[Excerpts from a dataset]
------------------------------
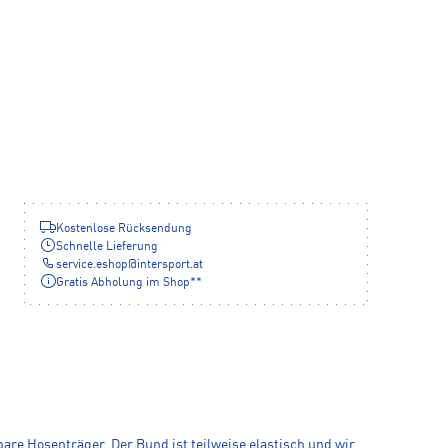
Kostenlose Rücksendung
Schnelle Lieferung
service.eshop
@
intersport.at
Gratis Abholung im Shop**
 Hosenträger. Der Bund ist teilweise elastisch und wir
------------------------------
§ **Aim of the task**
Rewrite the text of the items with "Schnelle Lieferung" replaced by "Express-Lieferung" and nothing else changed. Leave the pictures out of your answer.

§ **Response to this task**
Kostenlose Rücksendung
Express-Lieferung
service.eshop
@
intersport.at
Gratis Abholung im Shop**
 Hosenträger. Der Bund ist teilweise elastisch und wir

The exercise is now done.